L’avènement de Javier Milei, qui occupera la fonction de président de
l’Argentine le 10 décembre, concrétise la funèbre prophétie du regretté
Galeano, qui voulait croire en un sursaut alternatif.
L’extrême droite débarque donc en force à la Casa Rosada, quatre décennies
après la fin de la dictature aux 30 000 morts et disparus. Le programme du
« Fou », l’un de ses nombreux surnoms, glace jusqu’au sang :
privatisations, école et santé publiques réduites à néant, libéralisation du
port des armes et de la vente d’organes, dynamitage de la Banque centrale et
dollarisation de l’économie. Le libertarien, antiféministe et
climato-sceptique, de surcroît, a hurlé
aux quatre vents qu’il tailladera, à coups de
tronçonneuse s’il le faut, l’État et les avancées sociétales du kirchnérisme.
Le choc est dur à encaisser, même si la victoire de Javier Milei n’est pas
un accident. Malgré la grossièreté, l’outrance et la dangerosité du personnage,
cet ancien bouffon de la télévision et chantre d’un libéralisme exalté a su
jouer de la défiance de ses concitoyens sur fond de faillite économique
structurelle.
Une part importante de l’électorat, dont les primo-votants, a été séduite
par la violence d’un discours radical contre la « caste » politique,
coupable de l’inflation galopante qui a plongé 30 % des foyers dans la
pauvreté.
Le candidat antisystème est pourtant le pur produit d’un système en crise,
qui ne trouve aujourd’hui d’issue que dans les populismes et les fascismes. Sa
vice-présidente, Victoria Villarruel, s’est d’ailleurs chargée de tisser des
relations avec les formations d’extrême droite, dont les néofranquistes de Vox.
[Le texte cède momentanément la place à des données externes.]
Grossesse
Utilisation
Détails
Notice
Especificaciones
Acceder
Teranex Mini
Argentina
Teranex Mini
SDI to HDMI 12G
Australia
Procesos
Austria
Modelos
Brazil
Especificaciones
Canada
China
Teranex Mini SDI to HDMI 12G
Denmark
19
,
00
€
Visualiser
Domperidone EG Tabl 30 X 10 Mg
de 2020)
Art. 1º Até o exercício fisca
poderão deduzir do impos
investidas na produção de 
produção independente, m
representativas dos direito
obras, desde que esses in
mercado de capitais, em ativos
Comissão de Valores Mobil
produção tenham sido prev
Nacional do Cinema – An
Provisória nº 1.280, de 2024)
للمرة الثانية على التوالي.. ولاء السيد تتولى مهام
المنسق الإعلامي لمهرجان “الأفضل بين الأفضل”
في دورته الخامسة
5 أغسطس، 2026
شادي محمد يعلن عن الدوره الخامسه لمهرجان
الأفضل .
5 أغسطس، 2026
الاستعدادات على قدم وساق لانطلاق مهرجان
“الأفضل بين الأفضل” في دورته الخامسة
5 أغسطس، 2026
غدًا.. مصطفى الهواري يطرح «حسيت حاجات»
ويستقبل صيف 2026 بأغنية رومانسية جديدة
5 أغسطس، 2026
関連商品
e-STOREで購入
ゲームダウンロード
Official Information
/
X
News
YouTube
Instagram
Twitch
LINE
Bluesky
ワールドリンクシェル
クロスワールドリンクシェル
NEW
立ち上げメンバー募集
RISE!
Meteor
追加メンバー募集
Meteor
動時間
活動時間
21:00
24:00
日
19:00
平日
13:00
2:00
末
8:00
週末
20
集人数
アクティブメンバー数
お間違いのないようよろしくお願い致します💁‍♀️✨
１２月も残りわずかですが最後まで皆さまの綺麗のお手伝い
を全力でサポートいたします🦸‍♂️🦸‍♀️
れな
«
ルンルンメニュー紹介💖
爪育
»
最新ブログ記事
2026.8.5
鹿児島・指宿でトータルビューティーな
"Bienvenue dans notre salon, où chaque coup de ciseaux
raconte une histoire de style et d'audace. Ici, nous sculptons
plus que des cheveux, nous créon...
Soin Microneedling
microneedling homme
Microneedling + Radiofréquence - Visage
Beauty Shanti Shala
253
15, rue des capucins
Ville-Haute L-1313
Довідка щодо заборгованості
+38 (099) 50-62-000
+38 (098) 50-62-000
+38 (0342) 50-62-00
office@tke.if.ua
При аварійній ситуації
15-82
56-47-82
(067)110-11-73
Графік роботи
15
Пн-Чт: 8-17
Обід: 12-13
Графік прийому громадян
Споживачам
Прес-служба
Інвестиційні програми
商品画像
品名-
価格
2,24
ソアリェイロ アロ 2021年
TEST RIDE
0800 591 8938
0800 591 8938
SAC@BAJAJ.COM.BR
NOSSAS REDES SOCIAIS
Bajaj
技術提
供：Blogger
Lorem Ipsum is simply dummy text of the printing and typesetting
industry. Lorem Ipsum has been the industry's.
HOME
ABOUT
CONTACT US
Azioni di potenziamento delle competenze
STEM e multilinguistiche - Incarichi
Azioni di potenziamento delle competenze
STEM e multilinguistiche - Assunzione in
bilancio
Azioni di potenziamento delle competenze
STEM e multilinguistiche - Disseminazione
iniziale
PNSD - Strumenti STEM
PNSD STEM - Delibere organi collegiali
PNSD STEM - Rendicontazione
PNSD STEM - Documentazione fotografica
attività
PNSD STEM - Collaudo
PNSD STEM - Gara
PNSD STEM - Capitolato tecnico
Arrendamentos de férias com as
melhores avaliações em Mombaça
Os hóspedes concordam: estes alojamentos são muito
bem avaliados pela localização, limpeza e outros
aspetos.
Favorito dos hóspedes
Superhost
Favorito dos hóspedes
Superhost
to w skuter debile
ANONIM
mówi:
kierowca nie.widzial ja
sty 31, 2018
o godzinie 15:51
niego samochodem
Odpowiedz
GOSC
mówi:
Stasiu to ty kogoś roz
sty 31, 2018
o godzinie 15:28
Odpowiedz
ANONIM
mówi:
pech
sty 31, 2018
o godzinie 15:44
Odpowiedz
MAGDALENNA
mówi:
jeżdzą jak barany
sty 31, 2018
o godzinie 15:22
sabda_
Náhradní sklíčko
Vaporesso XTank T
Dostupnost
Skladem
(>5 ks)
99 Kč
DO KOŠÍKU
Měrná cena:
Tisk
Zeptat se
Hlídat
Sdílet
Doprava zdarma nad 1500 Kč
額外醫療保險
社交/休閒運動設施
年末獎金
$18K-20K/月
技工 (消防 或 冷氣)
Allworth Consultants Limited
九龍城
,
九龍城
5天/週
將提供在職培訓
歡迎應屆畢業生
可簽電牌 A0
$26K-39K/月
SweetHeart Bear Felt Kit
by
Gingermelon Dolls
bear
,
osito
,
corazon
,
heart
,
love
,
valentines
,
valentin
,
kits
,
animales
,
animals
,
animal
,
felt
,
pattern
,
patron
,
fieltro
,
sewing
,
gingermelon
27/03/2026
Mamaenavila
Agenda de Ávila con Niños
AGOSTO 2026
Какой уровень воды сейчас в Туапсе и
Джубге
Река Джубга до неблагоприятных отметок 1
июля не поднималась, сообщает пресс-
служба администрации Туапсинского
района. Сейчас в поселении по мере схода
L’oligarchie dite traditionnelle porte une lourde responsabilité dans cette
élection. L’ancien président Mauricio Macri a ouvertement roulé pour Javier
Milei, qui a d’ailleurs bénéficié d’un incroyable report des voix de la
candidate de droite, Patricia Bullrich. La gauche, prise dans ses contradictions
et ses renoncements, devra, elle aussi, tirer les conclusions de cette
catastrophe. Après les années Trump et Bolsonaro, voilà que Javier Milei plonge
l’Argentine dans des jours incertains et lugubres.